The VM-to-Host ratio is also very subjective and simply looking at a few excerpts does not tell the true story. Comparing simple numbers in what are probably very different scenarios can also be very misleading. Our 10:1 (or sometimes lower) ratio is a result of the fact that we are putting rather robust and demanding workloads into VMs, as-opposed to the legacy and small workloads that people have traditionally targeted for virtualization. We position Hyper-V VMs directly against our smaller standard physical servers, challenging the people requesting new server instances (or replacing older systems) to justify going with anything other than a VM. That is how we are approaching 40% of our total population (4500+ our of 11K instances) running in VMs and targeting 80% of net-new instances going straight to VMs going forward. Even when we talk about our “lab environment”, this is not purely dev/test. These are really pre-production environments, supporting live data and applications with users that depend on them to get the internal business of Microsoft done. (Source code management, product builds, support, etc.) It also encompasses the “dogfooding” aspect, where we move very large segments of our population through beta release cycles to exercise our products and scenarios before we inflict them on our customers. The comment about how our units are “absolutely monstrous” and “VMware is significantly cheaper” because they get the same number of VMs on a smaller host is easily explained if you realize it is a classic apples-versus-oranges comparison. We are putting 10 VMs on a host, but the VMs are running everything from SQL to enterprise core infrastructure to critical line-of-business tools. Where it was common to have single processor with 512 MB of RAM yesterday, we are now looking at 2-4 processors and four or more GB of RAM for each VM as the norm today. We have to make all of this happen in a way that assures we meet stringent SLAs, can assure performance expectations, and make a very demanding end-user community happy. We don’t want to simply stuff as many VMs onto a host as possible, without regard to the potential cost. We actually don’t want people to know or even care that their app or service is running on a VM. Most don’t, which indicates we are doing pretty well.
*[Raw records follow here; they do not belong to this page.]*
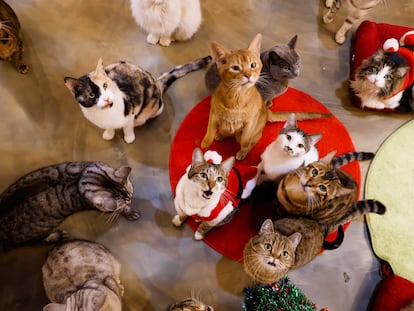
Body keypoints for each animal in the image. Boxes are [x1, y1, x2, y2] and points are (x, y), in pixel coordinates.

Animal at [0, 162, 139, 252]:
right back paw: (57, 236)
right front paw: (128, 211)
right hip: (38, 230)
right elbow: (118, 209)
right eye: (127, 201)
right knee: (35, 241)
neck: (81, 177)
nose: (130, 200)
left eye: (131, 195)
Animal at [66, 55, 212, 144]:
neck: (105, 113)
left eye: (105, 85)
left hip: (154, 107)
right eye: (91, 95)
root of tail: (157, 83)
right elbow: (109, 128)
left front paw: (129, 137)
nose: (107, 99)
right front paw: (109, 134)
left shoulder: (131, 108)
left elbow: (127, 127)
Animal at [201, 33, 330, 161]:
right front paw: (206, 142)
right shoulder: (214, 113)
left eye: (253, 65)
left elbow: (245, 139)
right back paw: (221, 135)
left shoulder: (250, 122)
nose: (296, 73)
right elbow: (211, 128)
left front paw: (243, 148)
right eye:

Virtualization is not perfect by any means. Microsoft, partner, and even competitor’s products continue to get better. We all continue to refine how we use them, a big part of which is changing business and operational process to really take advantage of the aspects of flexibility, agility, and centralization. We continue to work in a direction where the underlying capabilities of the platform and management tools around it will make it more efficient, but we are already much better off than if we would have been without it. The business recognizes this, which is why virtualization is very high on our list of priorities.

As an established enterprise, we don’t have the luxury of changing things overnight. Directionally, we know we are on the right path. We are evolving things in Microsoft IT toward a better future, just as we hope others are doing and can benefit from very candid views of our experience.